NEW YORK (Reuters) -World stock markets closed at new highs on Wednesday as investors looked beyond weak economic data that weighed on the dollar to focus on the likely continuation of massive central bank stimulus measures.
MSCI’s all-country world index climbed to its fourth straight closing high, while the Nasdaq Composite hit a fresh record close. The Euro STOXX 600 came close to breaching an all-time peak set three weeks ago and the S&P 500 almost reached a new intraday high.
The upbeat mood for equities came despite signs that Asia’s factory activity lost momentum in August and that U.S. private employers hired far fewer workers than expected last month, likely due to a resurgence in COVID-19 infections.
But the U.S. labor market continues to recover, with private payrolls increasing last month by 374,000 jobs, or 48,000 more than in July, the ADP National Employment Report showed.
U.S. manufacturing activity also unexpectedly picked up in August amid strong order growth, providing markets a sunny side to cheer.
Many investors and other market participants expect central bank stimulus measures to remain and companies to report strong earnings despite a deceleration in economic activity.
“We’re in the moment where it’s still semi-Goldilocks - there is the inflation element that is still for the moment being discarded by central bankers,” said Olivier Marciot, senior portfolio manager with Unigestion.
“Earnings are very good, macro is very strong and still the central banks are remaining very accommodative,” Marciot said.
MSCI’s all-country world index rose 0.32% to end the session at 743.67, its fourth consecutive record close, while the broad STOXX Europe 600 index closed up 0.48%.
The dollar traded near its lowest point in nearly three weeks versus major peers as investors await the nonfarm payrolls report on Friday for clues to when the Federal Reserve begins paring its stimulus. Fed Chair Jerome Powell has said an improving labor market is a prerequisite for tapering to begin.
Worries persist, however, that the Delta variant of the coronavirus is weighing on the economy, leading some to lower their estimates for U.S. jobs data on Friday, said Joe Manimbo, senior market analyst at Western Union Business Solutions in Washington.
“The recovery has been uneven but if nonfarm payrolls should also disappoint, that would seemingly close the door to an imminent taper and keep the dollar in a bit of a funk,” he said.

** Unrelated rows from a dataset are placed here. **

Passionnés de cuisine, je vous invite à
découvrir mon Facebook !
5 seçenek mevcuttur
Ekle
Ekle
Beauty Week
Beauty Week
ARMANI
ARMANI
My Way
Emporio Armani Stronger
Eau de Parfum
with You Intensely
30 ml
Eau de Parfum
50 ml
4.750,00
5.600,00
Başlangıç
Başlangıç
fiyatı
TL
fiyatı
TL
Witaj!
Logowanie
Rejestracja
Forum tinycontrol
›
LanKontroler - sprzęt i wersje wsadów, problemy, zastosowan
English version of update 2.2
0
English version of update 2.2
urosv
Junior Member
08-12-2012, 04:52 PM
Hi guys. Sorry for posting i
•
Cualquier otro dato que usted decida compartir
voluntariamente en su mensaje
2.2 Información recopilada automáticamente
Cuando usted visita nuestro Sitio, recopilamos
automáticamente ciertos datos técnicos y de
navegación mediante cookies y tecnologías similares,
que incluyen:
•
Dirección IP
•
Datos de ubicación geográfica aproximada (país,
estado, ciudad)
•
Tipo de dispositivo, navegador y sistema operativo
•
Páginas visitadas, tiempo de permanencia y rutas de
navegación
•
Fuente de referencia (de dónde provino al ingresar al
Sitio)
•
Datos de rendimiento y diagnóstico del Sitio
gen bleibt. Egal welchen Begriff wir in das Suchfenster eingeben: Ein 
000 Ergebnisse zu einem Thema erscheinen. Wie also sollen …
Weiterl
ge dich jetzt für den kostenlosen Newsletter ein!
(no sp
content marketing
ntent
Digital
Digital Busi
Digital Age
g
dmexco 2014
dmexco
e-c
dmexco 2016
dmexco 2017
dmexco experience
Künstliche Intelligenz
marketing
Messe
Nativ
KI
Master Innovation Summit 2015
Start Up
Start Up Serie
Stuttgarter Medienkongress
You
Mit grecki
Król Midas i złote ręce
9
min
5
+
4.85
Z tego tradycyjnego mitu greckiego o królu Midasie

The dollar index, which tracks the greenback versus a basket of six currencies, fell 0.14% to 92.52.
The euro rose 0.26% to $1.1838, while the yen traded up 0.02% at $110.0400.
An Institute for Supply Management (ISM) survey highlighted persistent problems securing raw materials, a situation worsened by disruptions caused by the latest COVID-19 wave, primarily in Southeast Asia, as well as ports congestion in China.
The ISM index added to skepticism that the Fed will move any time soon on tapering its bond-buying program, Manimbo said.
“It’s a vote of confidence in the Fed’s dovish stance,” he said.
Powell tried last week to distance the two concepts of the Fed tapering its bond purchases from when it begins to raise interest rates, said Kevin Flanagan, head of fixed-income strategy at WisdomTree Investments Inc.
“You have to give the Fed kudos; they’ve done a very good job with their forward guidance with respect to tapering,” Flanagan said. “They’ve met their criteria on the inflation side, and now it’s on the jobs number.”
Markets are likely to remain quiet until Friday, with an attempt by bond traders to push yields on the 10-year Treasury above the 1.32% to 1.33% level unsuccessful, he said.
The benchmark U.S. note’s yield traded flat at 1.302%.
Government bond yields across the euro area touched their highest levels in around six weeks, pushed up by unease over the future pace of European Central Bank bond purchases.
Germany’s 10-year Bund yield briefly touched its highest level in just over six weeks at -0.354% before steadying at around -0.365%.
Oil prices traded little changed after the Organization of the Petroleum Exporting Countries and its allies agreed to stick to their existing policy of gradual crude output increases.
Brent futures fell 4 cents to settle at $71.59 a barrel while U.S. crude rose 9 cents to settle at $68.59 a barrel.
U.S. gold futures settled down 0.1% at $1,816 an ounce.